SOURCE TEXT –
_ _ _ _ _

CD-ROMs have become more and more common in the last few years. Software often arrives now on a CD rather than a floppy disk, and CDs have become very popular for multi-media presentations and other presentations involving large quantities of data.
Scholars are beginning to use CDs as well, sometimes to publish scholarly materials and sometimes to present material to a broader audience.
Despite the popularity of CDs, however, there are good reasons to view them with some caution. They have two very serious drawbacks. First, they are clearly a technology on the way to the computer dustbin. Indeed, the DVD (a new version of the CD, one that greatly increases the capacity of the disk) is expected to be the replacement technology, though its arrival has been slower than expected, primarily because of industry bickering over standards. The DVD technology is backwards compatible; CDs will work in DVD players. Nonetheless, it is only a matter of time before CDs cannot be used in current hardware. That is not a big loss when one thinks of multi-media games or other ephemeral material, but archaeological data are not ephemeral. We want them to be available indefinitely.

_ _ _ _ _

WRITTEN EXERCISE A –
Answer these questions using the text on CD-ROMs:
(i) What does software now often arrive on instead of a floppy disk?
(ii) What technology is expected to replace the CD?
(iii) What has mainly slowed the arrival of that replacement?

Records

_ _ _ _ _

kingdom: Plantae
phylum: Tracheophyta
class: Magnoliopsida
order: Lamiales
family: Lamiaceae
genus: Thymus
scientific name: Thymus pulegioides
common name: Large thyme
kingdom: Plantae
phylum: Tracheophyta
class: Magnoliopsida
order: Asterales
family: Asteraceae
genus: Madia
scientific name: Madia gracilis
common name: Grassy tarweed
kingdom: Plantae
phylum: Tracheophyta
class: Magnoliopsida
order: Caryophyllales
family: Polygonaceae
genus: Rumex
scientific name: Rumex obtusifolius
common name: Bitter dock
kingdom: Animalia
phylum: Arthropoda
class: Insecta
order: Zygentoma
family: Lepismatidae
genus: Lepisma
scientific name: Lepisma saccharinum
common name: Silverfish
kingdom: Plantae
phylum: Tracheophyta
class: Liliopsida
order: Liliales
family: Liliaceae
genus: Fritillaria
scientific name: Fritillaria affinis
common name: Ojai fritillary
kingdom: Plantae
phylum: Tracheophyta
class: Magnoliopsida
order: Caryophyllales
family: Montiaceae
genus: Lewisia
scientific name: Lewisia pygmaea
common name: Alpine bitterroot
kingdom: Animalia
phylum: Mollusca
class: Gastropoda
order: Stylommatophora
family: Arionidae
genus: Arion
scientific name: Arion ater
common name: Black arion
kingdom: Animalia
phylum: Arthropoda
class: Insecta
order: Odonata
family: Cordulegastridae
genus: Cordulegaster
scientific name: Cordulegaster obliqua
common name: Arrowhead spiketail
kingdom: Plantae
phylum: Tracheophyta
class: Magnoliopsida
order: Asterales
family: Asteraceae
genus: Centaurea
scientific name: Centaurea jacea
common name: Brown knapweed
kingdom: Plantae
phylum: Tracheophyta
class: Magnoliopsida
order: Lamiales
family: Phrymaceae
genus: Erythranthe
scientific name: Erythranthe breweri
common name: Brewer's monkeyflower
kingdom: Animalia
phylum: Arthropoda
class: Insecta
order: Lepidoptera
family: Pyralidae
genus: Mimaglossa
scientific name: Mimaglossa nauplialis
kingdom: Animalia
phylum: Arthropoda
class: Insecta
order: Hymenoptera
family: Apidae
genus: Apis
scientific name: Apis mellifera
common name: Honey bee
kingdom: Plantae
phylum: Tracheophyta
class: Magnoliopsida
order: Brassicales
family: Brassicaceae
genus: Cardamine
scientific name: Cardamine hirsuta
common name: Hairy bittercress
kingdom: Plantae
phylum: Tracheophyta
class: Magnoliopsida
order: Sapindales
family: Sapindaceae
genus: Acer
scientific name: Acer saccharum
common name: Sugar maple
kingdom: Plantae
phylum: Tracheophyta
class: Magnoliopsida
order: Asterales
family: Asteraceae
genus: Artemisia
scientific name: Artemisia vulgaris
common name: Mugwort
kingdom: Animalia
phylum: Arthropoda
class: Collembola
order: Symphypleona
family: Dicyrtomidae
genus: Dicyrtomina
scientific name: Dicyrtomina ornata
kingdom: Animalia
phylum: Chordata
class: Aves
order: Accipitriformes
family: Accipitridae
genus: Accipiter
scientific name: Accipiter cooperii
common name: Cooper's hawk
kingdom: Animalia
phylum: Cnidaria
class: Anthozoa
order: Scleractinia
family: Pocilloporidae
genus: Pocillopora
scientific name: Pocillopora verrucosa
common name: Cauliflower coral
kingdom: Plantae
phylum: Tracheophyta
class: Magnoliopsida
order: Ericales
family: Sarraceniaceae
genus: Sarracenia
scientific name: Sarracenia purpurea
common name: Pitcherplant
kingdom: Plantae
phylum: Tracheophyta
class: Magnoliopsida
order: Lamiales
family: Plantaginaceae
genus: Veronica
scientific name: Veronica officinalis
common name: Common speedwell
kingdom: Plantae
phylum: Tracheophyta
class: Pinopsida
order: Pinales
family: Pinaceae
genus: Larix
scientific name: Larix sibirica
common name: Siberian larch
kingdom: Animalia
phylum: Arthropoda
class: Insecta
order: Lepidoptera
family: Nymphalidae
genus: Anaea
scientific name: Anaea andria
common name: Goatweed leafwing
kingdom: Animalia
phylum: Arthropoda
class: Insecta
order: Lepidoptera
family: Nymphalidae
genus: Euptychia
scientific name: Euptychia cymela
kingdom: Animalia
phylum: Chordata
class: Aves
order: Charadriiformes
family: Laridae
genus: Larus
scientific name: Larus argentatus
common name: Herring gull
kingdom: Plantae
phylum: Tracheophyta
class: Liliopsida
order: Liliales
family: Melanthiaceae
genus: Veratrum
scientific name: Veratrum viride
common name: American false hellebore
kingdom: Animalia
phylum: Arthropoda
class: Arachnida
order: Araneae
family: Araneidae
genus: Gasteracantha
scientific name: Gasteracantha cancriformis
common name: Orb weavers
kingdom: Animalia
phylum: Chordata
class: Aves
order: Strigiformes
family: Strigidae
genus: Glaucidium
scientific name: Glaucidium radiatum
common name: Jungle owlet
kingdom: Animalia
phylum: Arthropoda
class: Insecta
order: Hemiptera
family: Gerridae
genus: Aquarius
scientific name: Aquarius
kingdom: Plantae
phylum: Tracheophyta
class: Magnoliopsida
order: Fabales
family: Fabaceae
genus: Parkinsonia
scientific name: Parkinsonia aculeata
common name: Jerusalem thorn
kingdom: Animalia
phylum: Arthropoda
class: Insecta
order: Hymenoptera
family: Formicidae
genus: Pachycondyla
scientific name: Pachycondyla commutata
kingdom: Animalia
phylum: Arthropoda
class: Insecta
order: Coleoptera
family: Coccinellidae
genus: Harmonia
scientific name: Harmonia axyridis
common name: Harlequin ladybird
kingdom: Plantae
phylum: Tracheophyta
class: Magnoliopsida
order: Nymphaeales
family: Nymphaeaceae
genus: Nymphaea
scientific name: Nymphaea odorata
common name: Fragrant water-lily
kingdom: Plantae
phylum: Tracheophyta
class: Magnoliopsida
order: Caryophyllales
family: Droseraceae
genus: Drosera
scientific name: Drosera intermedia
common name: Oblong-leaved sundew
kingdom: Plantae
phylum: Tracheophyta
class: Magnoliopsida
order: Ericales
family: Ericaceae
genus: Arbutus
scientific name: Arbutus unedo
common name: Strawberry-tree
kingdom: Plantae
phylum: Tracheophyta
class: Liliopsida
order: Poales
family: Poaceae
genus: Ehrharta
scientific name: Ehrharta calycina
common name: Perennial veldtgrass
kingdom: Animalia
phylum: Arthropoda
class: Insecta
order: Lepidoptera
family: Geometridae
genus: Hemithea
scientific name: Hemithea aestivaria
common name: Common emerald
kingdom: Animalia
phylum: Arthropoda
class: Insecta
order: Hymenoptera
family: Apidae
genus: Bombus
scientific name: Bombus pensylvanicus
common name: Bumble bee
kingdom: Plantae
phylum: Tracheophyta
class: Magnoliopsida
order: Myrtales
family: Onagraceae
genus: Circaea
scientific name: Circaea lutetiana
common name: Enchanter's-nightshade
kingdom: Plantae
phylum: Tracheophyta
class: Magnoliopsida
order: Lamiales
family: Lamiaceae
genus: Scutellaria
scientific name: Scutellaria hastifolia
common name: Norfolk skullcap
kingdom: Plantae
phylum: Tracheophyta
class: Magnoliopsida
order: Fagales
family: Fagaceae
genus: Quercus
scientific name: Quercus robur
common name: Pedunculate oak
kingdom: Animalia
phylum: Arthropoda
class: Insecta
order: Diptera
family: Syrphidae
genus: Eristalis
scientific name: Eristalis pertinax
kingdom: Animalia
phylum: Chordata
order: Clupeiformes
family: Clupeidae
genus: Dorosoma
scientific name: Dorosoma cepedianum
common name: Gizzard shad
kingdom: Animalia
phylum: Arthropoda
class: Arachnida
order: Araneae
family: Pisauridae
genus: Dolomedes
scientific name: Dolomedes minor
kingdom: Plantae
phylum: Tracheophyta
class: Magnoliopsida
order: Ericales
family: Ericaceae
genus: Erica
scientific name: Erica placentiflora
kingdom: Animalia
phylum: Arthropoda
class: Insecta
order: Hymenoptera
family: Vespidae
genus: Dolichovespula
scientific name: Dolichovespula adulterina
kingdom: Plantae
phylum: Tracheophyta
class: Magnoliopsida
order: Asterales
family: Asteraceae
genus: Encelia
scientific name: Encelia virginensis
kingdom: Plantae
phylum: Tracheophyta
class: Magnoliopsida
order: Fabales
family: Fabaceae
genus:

_ _ _ _ _

WRITTEN EXERCISE B – Rewrite the records from the first line up to and including the line with "scientific name: Madia gracilis", swapping "common name" for "vernacular name" and leaving everything else as it is.

FULL RESPONSE A –
(i) A CD.
(ii) The DVD.
(iii) Industry bickering over standards.

FULL RESPONSE B –
kingdom: Plantae
phylum: Tracheophyta
class: Magnoliopsida
order: Lamiales
family: Lamiaceae
genus: Thymus
scientific name: Thymus pulegioides
vernacular name: Large thyme
kingdom: Plantae
phylum: Tracheophyta
class: Magnoliopsida
order: Asterales
family: Asteraceae
genus: Madia
scientific name: Madia gracilis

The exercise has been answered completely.